In Victorian Times London was a drab, dreary place, except for the richer areas of town. “The street shone out in contrast to its dingy neighbourhood, like a fire in a forest.” London as does all towns, villages and cities has different personalities from the weekdays, which would be busy, and the weekends would be quieter, and during the day and the night. At night the smog descends down onto the town all gas lamp lit, which provided little light and in the poorer areas the lamps were never lit, or broken. “The lamps, unshaken by any wind, drawing a regular pattern of light and shadow.” This means that if you committed a crime it would be very easy to disappear back into the shadows, of the night. In the novel Stevenson brings the inanimate object of London to life giving it human characteristics “with an air of invitation, like rows of smiling saleswomen.” Stevenson links the setting of Victorian London to the characters. Edward Hyde lives in Soho, whereas Dr Jekyll lives near Oxford Street, Soho being full of brothels and taverns. Oxford Street is a respectable middle upper class society where no misdeeds happened.
The Victorian society was meant to be perfect, as a model nation, for the other countries in the British Empire. Throughout the book there are lots of displays of hypocrisy where gentlemen such as Mr Utterson and Mr Enfield have urges, which they suppress. Mr Enfield’s urges are more apparent as he satisfies them during the night “I was coming home from some place at the end of the world, about three o’ clock.” Mr Enfield is very vague about where he has come from so it is suspected that it was from a place not entirely respectable. “Though he enjoyed the theatre, had not crossed the doors of one for 20 years.” This is an example of the way the Victorian gentlemen suppressed the desires that were frowned upon in society.

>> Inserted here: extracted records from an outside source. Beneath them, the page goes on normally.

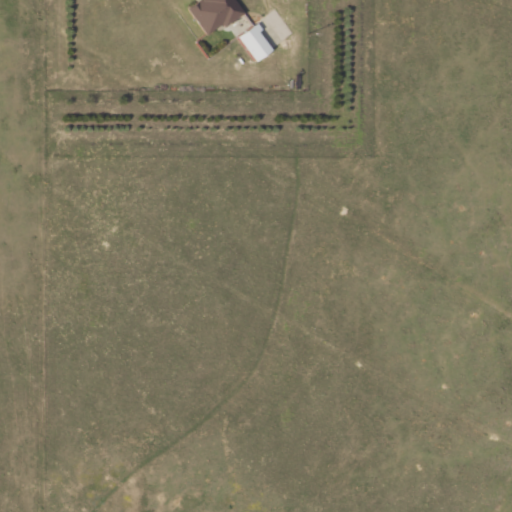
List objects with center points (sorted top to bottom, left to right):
building: (265, 35)
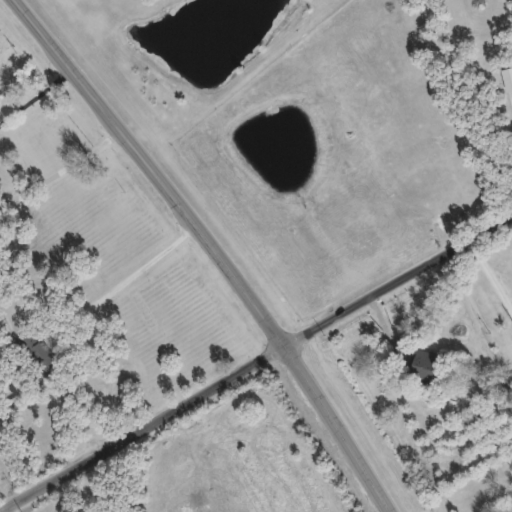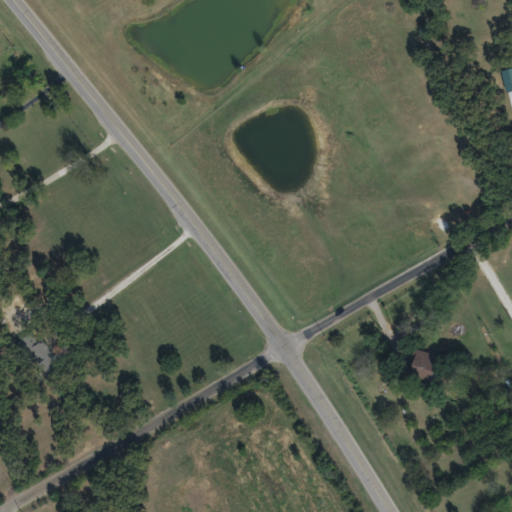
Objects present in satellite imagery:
road: (239, 45)
road: (36, 93)
road: (61, 167)
road: (69, 245)
road: (213, 249)
road: (139, 270)
road: (491, 275)
road: (256, 365)
building: (422, 365)
building: (423, 366)
road: (5, 510)
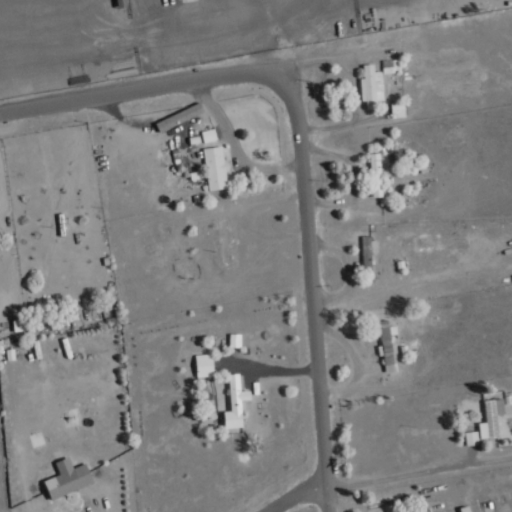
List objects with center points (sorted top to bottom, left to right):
building: (113, 2)
road: (292, 41)
building: (391, 65)
building: (371, 85)
road: (135, 89)
building: (398, 109)
building: (208, 134)
road: (238, 138)
building: (215, 167)
building: (376, 174)
building: (368, 251)
road: (304, 292)
building: (19, 324)
building: (234, 339)
building: (204, 364)
building: (235, 402)
building: (490, 417)
road: (403, 470)
building: (68, 478)
road: (295, 495)
road: (97, 504)
building: (463, 508)
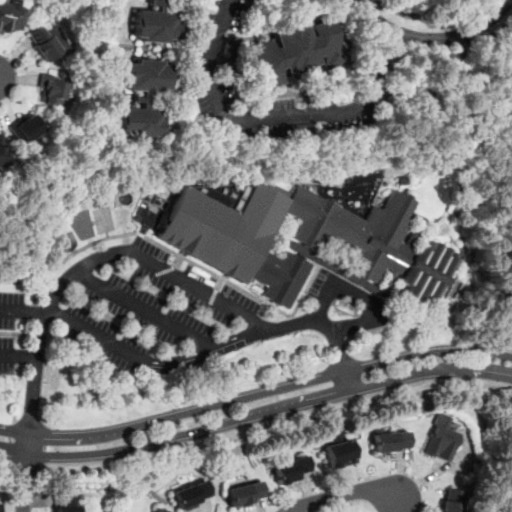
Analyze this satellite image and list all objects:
building: (11, 15)
building: (11, 16)
building: (154, 22)
building: (153, 24)
road: (431, 38)
building: (46, 42)
building: (48, 42)
building: (294, 51)
building: (294, 52)
building: (49, 89)
building: (51, 91)
building: (142, 99)
building: (142, 99)
road: (270, 118)
building: (25, 128)
building: (25, 128)
building: (1, 149)
building: (1, 149)
building: (296, 238)
road: (73, 253)
road: (91, 262)
road: (360, 296)
road: (143, 309)
road: (28, 311)
road: (448, 317)
road: (325, 324)
road: (23, 334)
road: (94, 334)
road: (9, 339)
road: (200, 351)
road: (20, 356)
road: (483, 369)
road: (255, 395)
road: (15, 398)
road: (228, 421)
road: (274, 422)
building: (441, 438)
building: (439, 439)
building: (390, 440)
building: (390, 441)
building: (339, 453)
building: (339, 454)
road: (7, 464)
road: (26, 466)
building: (289, 469)
building: (291, 470)
road: (24, 473)
building: (245, 493)
building: (190, 494)
building: (191, 494)
building: (245, 494)
road: (341, 495)
building: (451, 501)
building: (452, 501)
road: (510, 501)
building: (62, 503)
building: (158, 510)
building: (158, 510)
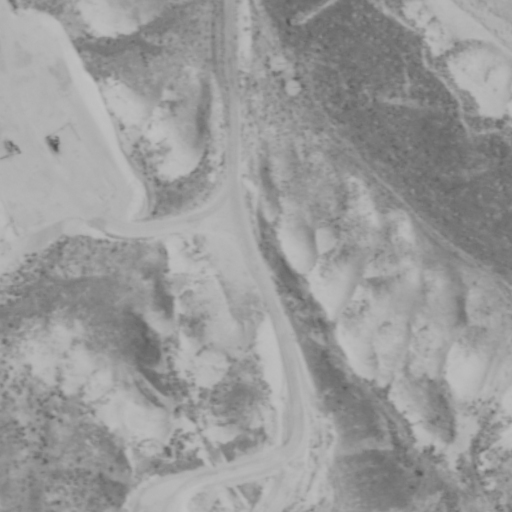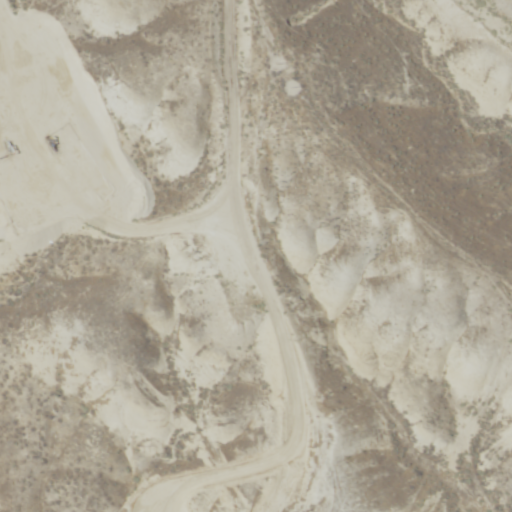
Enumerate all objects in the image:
road: (393, 245)
road: (460, 290)
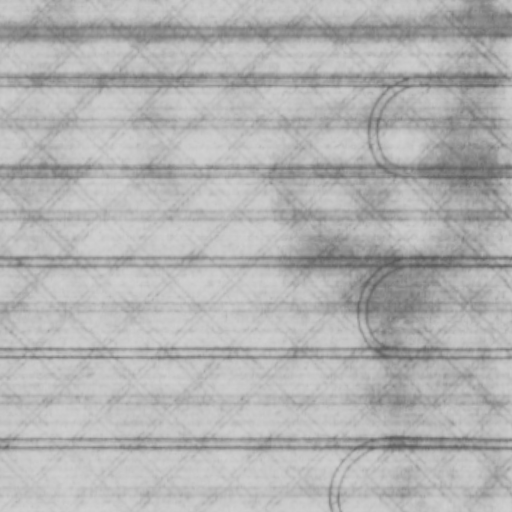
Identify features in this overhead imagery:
crop: (256, 256)
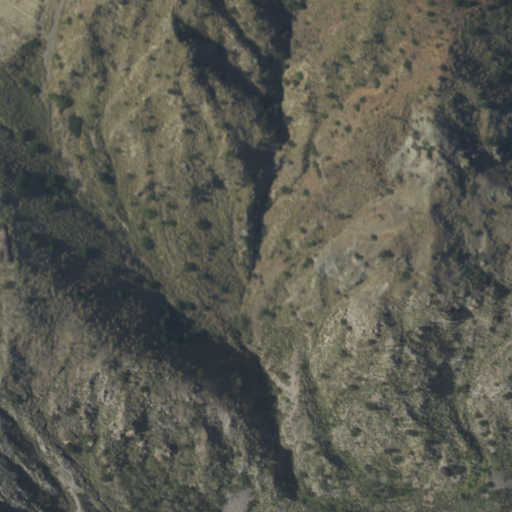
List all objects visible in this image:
quarry: (255, 255)
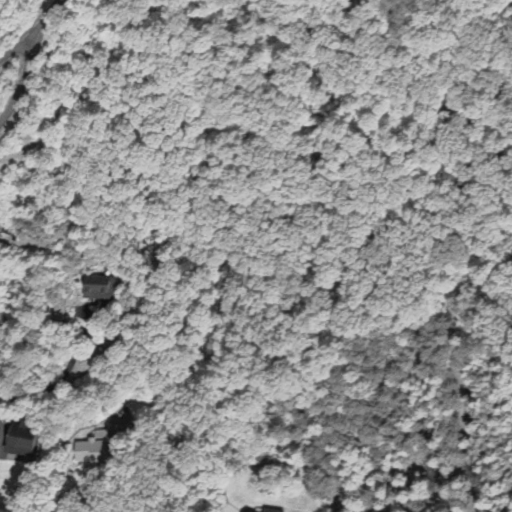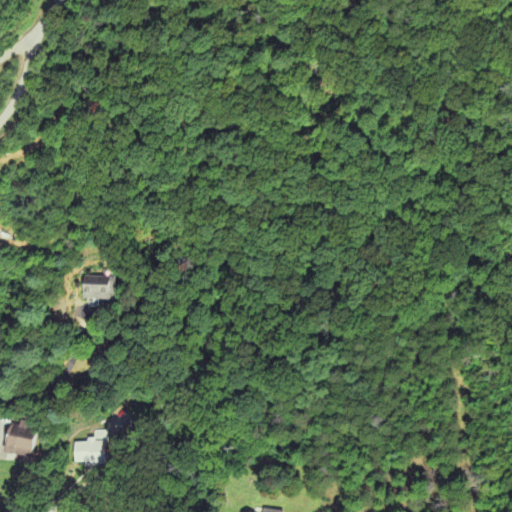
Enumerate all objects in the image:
road: (34, 57)
building: (98, 289)
building: (20, 438)
building: (92, 450)
building: (268, 511)
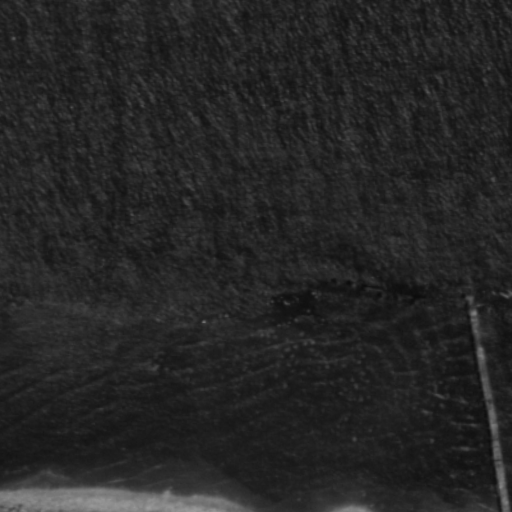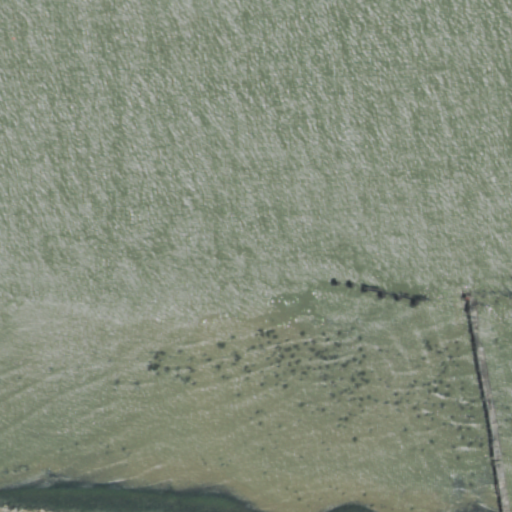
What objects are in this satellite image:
pier: (486, 405)
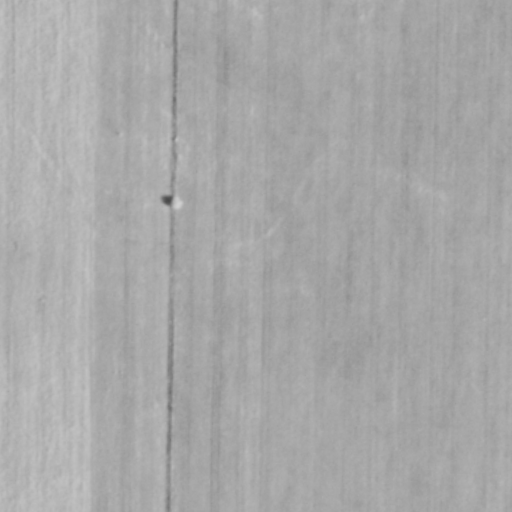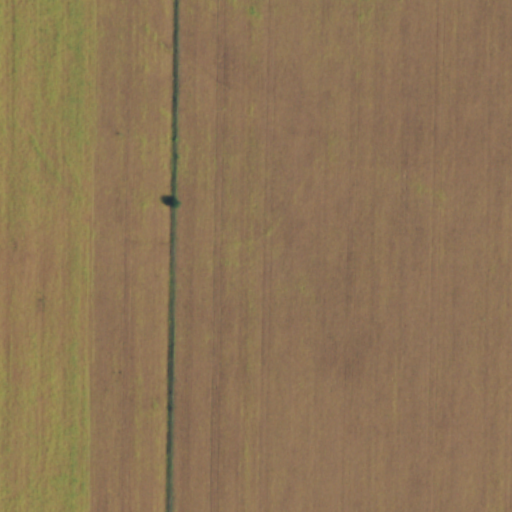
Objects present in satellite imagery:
crop: (84, 253)
crop: (340, 256)
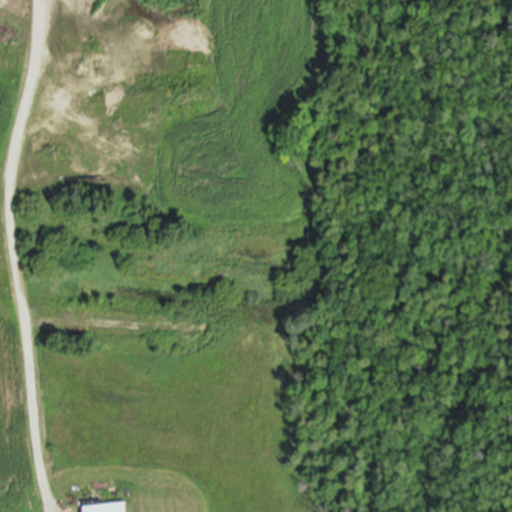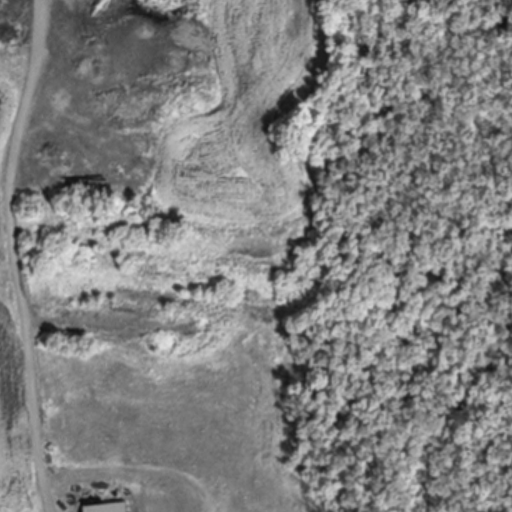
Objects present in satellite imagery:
quarry: (183, 160)
road: (15, 255)
building: (107, 508)
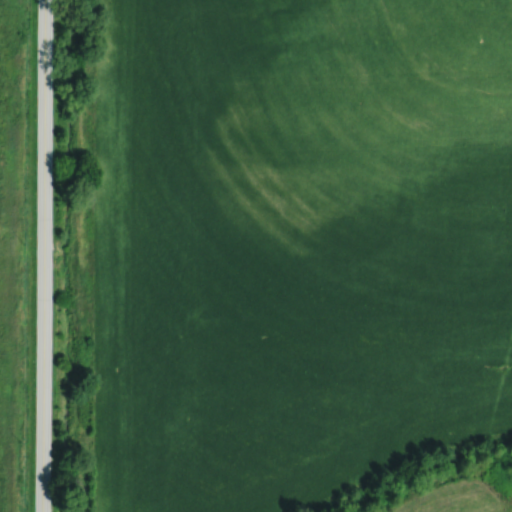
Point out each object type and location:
road: (42, 256)
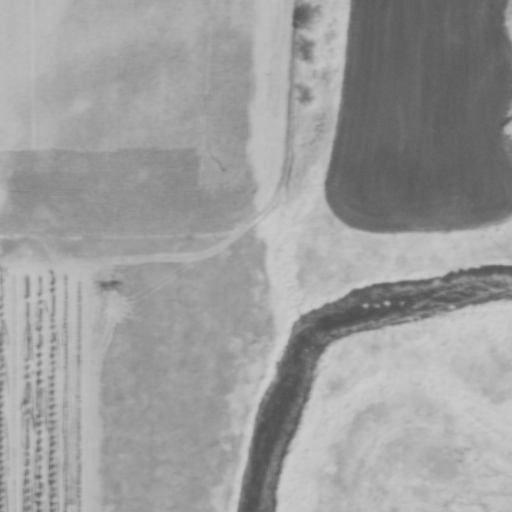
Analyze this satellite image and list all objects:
river: (325, 333)
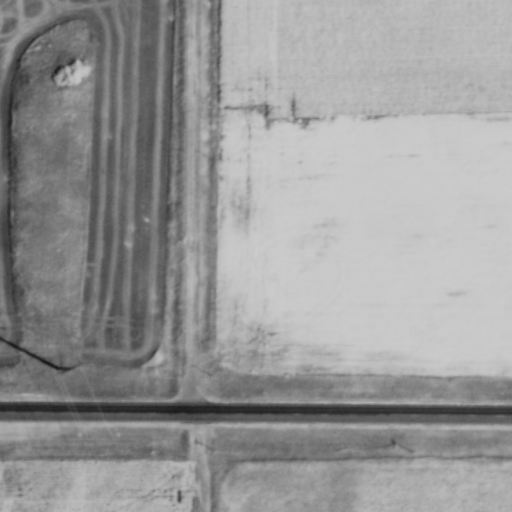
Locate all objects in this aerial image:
power tower: (60, 373)
road: (255, 414)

The Darker side of London is swept under the carpet by the richer London, and ignored as Dr Jekyll tries to suppress Mr Hyde. Stevenson is an outsider so he has no desire to keep it all hidden, so he openly writes about the back alleys of London, which no rich insider of London would do at the time.
Darwin released his theory of evolution around the same time the book came out, and the Victorians were appalled about the idea that we evolved from animals as in those days breeding was everything. Mr Hyde gives off a “strong feeling of deformity although I can’t specify the point”
Dr Jekyll contains Mr. Hyde and in consequence, when he breaks free he is much worse and he has to go straight out and do something terrible like the murder of Sir Danvers Carew. As the richer side of London is trying to contain the poorer side when it breaks free it does something awful like the Whitechapel murders.